必要な効能をすべて網羅するためには、少なくとも3種類の歯磨き粉が必要に思われて、さらに3種類の歯ブラシも使った方がよいように感じられて、それぞれの歯磨き粉をそれぞれの歯ブラシにつけて使うとすると「3種類×3種類」となり、全部で9回も歯磨きをしなければならなくなってしまうわけです。1回の歯磨きに3分かけるとすると、約30分の歯磨きタイムを確保しなければならなくなり、朝晩2回で考えると、一日に1時間を歯磨きにかけることになってしまいます。いやいや、時間の問題よりも、そんなに歯磨きをしたら口の中がヒリヒリしてくるでしょうし……。なんとか1種類ずつを手にしてレジに向かいました。決め手になったのは「歯科医推奨」の文字でした。


その帰り道、ふと「歯磨き粉の選び方」は、「小学生の学習における教材の考え方に似ている部分がある」と思い付きました。


進学塾では、多くのテキストや教材を使います。そのなかには「基本事項の定着」や「反復トレーニング」を目的としているものもあれば、「発展的な思考方法の育成」を目的としているものもあります。「知識の確認」を目的とするテキストもあれば、「ミスをなくすトレーニング」のための教材もあります。私たち講師は、それぞれの「効能」を考えて学習指示を出すことがとても大切なことになるわけです。そのためには、クラスや生徒の状況を把握していることが必要です。

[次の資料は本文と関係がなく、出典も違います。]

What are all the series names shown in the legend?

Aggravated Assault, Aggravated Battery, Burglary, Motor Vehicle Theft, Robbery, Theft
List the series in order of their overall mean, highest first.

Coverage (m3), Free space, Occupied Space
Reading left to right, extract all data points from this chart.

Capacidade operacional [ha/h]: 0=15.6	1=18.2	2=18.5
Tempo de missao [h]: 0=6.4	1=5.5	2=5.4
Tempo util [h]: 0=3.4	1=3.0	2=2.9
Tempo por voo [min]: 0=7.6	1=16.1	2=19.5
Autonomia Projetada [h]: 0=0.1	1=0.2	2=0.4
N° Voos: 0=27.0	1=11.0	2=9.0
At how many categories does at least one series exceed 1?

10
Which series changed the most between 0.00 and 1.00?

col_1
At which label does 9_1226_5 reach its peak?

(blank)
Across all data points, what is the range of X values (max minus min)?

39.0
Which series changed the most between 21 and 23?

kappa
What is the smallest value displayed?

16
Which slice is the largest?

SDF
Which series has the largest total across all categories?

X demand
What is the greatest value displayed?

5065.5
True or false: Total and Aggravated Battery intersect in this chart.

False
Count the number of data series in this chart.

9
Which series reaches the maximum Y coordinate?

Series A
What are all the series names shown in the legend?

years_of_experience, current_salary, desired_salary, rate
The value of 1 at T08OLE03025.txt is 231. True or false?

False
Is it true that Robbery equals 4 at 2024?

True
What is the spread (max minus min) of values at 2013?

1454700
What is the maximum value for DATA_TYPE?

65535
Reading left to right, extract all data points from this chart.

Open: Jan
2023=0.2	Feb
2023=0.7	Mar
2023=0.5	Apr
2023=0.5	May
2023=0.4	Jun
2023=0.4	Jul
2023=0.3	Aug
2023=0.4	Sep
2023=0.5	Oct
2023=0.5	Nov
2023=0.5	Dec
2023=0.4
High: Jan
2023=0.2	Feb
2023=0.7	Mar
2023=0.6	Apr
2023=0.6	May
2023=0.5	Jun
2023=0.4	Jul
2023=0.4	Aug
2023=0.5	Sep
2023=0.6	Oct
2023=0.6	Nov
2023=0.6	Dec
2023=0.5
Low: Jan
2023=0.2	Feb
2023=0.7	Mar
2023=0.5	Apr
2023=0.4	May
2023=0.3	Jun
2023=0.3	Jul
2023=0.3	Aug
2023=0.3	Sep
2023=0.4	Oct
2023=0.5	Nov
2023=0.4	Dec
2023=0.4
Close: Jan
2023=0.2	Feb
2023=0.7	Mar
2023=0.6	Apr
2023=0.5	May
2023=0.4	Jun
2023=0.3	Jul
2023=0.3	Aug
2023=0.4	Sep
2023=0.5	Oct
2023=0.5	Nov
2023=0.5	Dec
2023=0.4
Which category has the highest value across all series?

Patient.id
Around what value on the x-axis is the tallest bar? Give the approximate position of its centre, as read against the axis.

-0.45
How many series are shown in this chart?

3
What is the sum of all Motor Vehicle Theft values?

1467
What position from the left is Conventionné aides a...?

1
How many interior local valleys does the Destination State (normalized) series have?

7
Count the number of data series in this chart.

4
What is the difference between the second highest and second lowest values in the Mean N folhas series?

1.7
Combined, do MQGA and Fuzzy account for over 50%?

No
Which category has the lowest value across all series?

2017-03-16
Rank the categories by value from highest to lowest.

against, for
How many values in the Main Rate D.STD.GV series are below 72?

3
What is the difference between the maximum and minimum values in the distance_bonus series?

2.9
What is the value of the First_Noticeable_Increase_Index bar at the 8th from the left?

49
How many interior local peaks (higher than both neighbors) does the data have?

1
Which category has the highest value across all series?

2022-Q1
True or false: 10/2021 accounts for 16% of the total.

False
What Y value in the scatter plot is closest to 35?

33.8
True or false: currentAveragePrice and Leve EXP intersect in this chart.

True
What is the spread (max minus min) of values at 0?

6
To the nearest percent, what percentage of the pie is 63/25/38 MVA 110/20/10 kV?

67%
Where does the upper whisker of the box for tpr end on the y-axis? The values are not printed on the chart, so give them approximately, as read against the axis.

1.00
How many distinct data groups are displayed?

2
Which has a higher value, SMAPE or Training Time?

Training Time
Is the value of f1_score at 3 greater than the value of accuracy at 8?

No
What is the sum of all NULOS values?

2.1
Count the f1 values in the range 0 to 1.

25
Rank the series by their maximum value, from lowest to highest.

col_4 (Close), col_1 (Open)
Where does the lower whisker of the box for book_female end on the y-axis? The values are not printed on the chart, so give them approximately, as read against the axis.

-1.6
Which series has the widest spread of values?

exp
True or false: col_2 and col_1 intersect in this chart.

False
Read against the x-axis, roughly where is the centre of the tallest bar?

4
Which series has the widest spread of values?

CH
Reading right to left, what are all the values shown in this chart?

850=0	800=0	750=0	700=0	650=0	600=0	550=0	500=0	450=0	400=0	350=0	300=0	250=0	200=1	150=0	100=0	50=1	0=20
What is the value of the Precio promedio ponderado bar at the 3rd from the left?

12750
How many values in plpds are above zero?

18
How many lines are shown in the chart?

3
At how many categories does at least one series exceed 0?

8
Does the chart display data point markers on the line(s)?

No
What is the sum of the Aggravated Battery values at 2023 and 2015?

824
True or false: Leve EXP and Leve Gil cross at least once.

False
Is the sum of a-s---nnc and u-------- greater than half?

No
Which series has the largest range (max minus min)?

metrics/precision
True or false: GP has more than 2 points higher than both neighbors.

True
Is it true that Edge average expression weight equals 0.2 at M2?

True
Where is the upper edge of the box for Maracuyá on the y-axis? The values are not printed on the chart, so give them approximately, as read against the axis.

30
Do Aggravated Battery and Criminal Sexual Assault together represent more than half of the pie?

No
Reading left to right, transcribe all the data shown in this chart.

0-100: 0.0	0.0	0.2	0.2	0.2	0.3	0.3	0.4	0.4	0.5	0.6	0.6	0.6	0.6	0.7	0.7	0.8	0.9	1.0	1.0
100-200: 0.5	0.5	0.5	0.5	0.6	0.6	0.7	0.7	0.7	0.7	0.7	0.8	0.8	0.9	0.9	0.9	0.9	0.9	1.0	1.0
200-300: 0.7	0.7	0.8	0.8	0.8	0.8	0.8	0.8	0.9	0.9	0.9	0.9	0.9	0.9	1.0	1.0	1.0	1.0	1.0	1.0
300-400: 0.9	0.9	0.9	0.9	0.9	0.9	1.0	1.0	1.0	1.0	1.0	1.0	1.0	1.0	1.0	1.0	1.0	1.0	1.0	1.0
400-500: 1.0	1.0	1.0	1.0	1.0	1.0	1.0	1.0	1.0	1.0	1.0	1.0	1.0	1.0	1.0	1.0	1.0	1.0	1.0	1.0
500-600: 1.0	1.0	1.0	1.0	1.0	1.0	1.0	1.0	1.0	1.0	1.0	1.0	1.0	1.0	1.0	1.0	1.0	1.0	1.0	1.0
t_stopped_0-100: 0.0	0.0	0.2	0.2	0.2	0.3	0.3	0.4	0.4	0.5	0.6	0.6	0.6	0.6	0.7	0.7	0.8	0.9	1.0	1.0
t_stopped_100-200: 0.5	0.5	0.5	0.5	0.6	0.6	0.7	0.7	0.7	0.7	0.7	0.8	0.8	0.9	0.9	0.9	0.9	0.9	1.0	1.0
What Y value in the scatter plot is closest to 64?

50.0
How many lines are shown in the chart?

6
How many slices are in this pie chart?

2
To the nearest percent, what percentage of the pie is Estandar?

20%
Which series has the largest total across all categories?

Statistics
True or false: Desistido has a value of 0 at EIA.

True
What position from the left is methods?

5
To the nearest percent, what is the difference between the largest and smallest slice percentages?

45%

塾講師の役割の一つとして「医者」があげられることがあります。生徒それぞれの状況を把握して、必要な「処方箋」を用意して提示する、というイメージで私はとらえています。


ときどき、保護者の皆様から「宿題以外に何かやった方がよいものはありますか」とご質問いただくことがあります。その際、私は「まずは、課されている宿題の精度を高めてください」とお答えしています。それぞれのクラス・生徒に合わせたものが宿題として出されているはずですから、その「効能」を理解したうえで、しっかりと学習していただくことが成績向上につながるとお考えください。「せっかくの教材だから……」と、宿題以外の部分にまで手を出して、すべてに取り組む必要はありませんし、それは「3種類の歯磨き粉を使って、3種類の歯ブラシで」と同じようなものになってしまう危険性もあるのです。


買ってきた歯磨き粉を使ってみたところ、「味」が私好みのものではありませんでした。「効能」だけに気をとられ、そこまで気が回っていませんでした。学習に置き換えると、「教材の効能」を引き出す「教え方」にあたるのかもしれないな……などと考えながらもう一度ドラッグストアに足を運んだところ、「歯ブラシ」コーナーの隣にあった「マウスウォッシュ」コーナーが気になりはじめ……。その棚の前でも考え込んでしまいました。